Kerem’in mirası Yunus

Türk futbolunun performansları ve formlarıyla parlayan yıldızları Kerem Aktürkoğlu ve Yunus Akgün. Aslında her şey Kerem’in transferiyle başladı: “Ayrılıklar da sevdaya dahildir.”

Kerem ve Galatasaray adına çok iyi bir ayrılık olduğunu düşünüyorum. Kerem her maç kendini yeniden ispat çabasında hissediyordu. Erzincanspor’dan geldiği günden beri sürekli gelişen özellikleri, durma noktasına gelmişti. Aldığı kararla yeni bir meydan okuyuşa başladı ve bunu da Benfica’daki ilk haftalarında, hepimizi gururlandırarak yaptı. Galatasaray taraftarı da Kerem’in performansından memnun olmalı; ‘keşke kalsaydı’, ‘şöyle olsaydı’yı bırakmalı ve her fırsatta alkışlamalı eski oyuncusunu. Nihat Kahveci nasıl ki Beşiktaş’ı aşıp bütün ülkenin gururu olduysa, Arda Turan’ın Barcelona’ya uzanan kariyeriyle tüm ülke gurur duyduysa Kerem için de bunun olacağını düşünüyorum.

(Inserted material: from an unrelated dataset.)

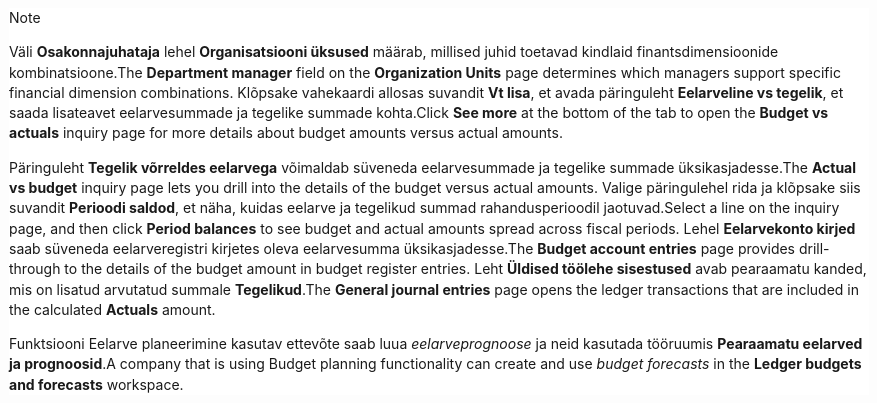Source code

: > [!NOTE] 
> <span data-ttu-id="77f14-161">Väli **Osakonnajuhataja** lehel **Organisatsiooni üksused** määrab, millised juhid toetavad kindlaid finantsdimensioonide kombinatsioone.</span><span class="sxs-lookup"><span data-stu-id="77f14-161">The **Department manager** field on the **Organization Units** page determines which managers support specific financial dimension combinations.</span></span> <span data-ttu-id="77f14-162">Klõpsake vahekaardi allosas suvandit **Vt lisa**, et avada päringuleht **Eelarveline vs tegelik**, et saada lisateavet eelarvesummade ja tegelike summade kohta.</span><span class="sxs-lookup"><span data-stu-id="77f14-162">Click **See more** at the bottom of the tab to open the **Budget vs actuals** inquiry page for more details about budget amounts versus actual amounts.</span></span> 

<span data-ttu-id="77f14-163">Päringuleht **Tegelik võrreldes eelarvega** võimaldab süveneda eelarvesummade ja tegelike summade üksikasjadesse.</span><span class="sxs-lookup"><span data-stu-id="77f14-163">The **Actual vs budget** inquiry page lets you drill into the details of the budget versus actual amounts.</span></span> <span data-ttu-id="77f14-164">Valige päringulehel rida ja klõpsake siis suvandit **Perioodi saldod**, et näha, kuidas eelarve ja tegelikud summad rahandusperioodil jaotuvad.</span><span class="sxs-lookup"><span data-stu-id="77f14-164">Select a line on the inquiry page, and then click **Period balances** to see budget and actual amounts spread across fiscal periods.</span></span> <span data-ttu-id="77f14-165">Lehel **Eelarvekonto kirjed** saab süveneda eelarveregistri kirjetes oleva eelarvesumma üksikasjadesse.</span><span class="sxs-lookup"><span data-stu-id="77f14-165">The **Budget account entries** page provides drill-through to the details of the budget amount in budget register entries.</span></span> <span data-ttu-id="77f14-166">Leht **Üldised töölehe sisestused** avab pearaamatu kanded, mis on lisatud arvutatud summale **Tegelikud**.</span><span class="sxs-lookup"><span data-stu-id="77f14-166">The **General journal entries** page opens the ledger transactions that are included in the calculated **Actuals** amount.</span></span> 

<span data-ttu-id="77f14-167">Funktsiooni Eelarve planeerimine kasutav ettevõte saab luua *eelarveprognoose* ja neid kasutada tööruumis **Pearaamatu eelarved ja prognoosid**.</span><span class="sxs-lookup"><span data-stu-id="77f14-167">A company that is using Budget planning functionality can create and use *budget forecasts* in the **Ledger budgets and forecasts** workspace.</span></span>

Kerem giderken geride acabası zengin olan bir oyuncu bıraktı ardında. Bu oyuncu altyapıdan yetişen Yunus Akgün’den başkası değil.

Şansı bu kez iyi değerlendirdi.

Adana Demirspor’daki başarısı sonrası “Galatasaray kanat oyuncusunu buldu.” yorumları yapıldı. İlk senesinde şans da buldu Yunus ama doğru zaman olmadığı anlaşıldı. Yetenek olarak eksiği olmasa da son kararı vermede biraz problem yaşadı, fiziksel olarak da üst seviyede değildi. İkince senesinde kanatlara yapılan yıldız transferleriyle kiralama fikrine gidildi. Bence onun adına çok iyi bir karar olan Leicester’da hem oyununu geliştirdi hem de fiziğini sağlamlaştırdı. Bu yıl elbette acabalar yine vardı. Kadroda Zaha, Ziyech, Tete, Kerem ve Barış Alper forma rekabeti için hazırdı. Önce Tete sonra Zaha ve son olarak da Kerem takımdan gitti. Ziyech’in sakatlığı, Sallai’nin hazır olmayışıyla bütün sis perdeleri ortadan kalktı ve Yunus bir kere daha şans buldu. Galatasaray’daki son şansı olduğunu herkes gibi o da biliyordu. Dağılan sislerin arasından ışıklarını saçmaya başladı, formayı kaptı. Haâlâ önünde çok yolu var, yaşadığı başarısızlıkları ve tecrübeleri unutmazsa ışıkları güneşe çevirebilir. Tekniği her zaman çok iyiydi ama şu anki top kontrolü elit seviyeye ulaşmış durumda, savunmaya geldiğinde hamlesi kısıtlıydı. Onu da çok iyi geliştirmiş. Fiziksel olarak da ayağı yere daha sağlam basan, yıkılmayan bir oyuncuyu izliyoruz maçlarda. Bence başarıları devam edecek ve onu da Avrupa’da gururla izleyeceğiz.

Yunus sadece kendi adına oynamıyor

Galatasaray altyapısının altın nesli olarak tanımlanan 2000 doğumlular takımından sadece Yunus ve Ozan Kabak kendini gösterebildi. Millî takımlarda İngiltere’yi, Fransa’yı, İspanya’yı dize getiren bu nesli, maalesef geliştiremedi Türk futbolu. O takımın yıldızlarından Recep Gül’ün iki yıl önceki röportajında, o zamanki altyapı sorumlusu Emrah Bayraktar’la ilgili sözleri her zaman aklımda. “Bizden hiçbir şey olamayacağını söyledi.” demişti. Güveni kırılan oyunculara da biz sahip çıkamadık. O yüzden Yunus, attığı her golde ve asistte sadece kendisi için oynamıyor. Atalay Babacan, Recep Gül, Abdulsamed Karnuçu, Emirhan Civelek ve diğer kendini gösteremeyen arkadaşları için de oyunuyor.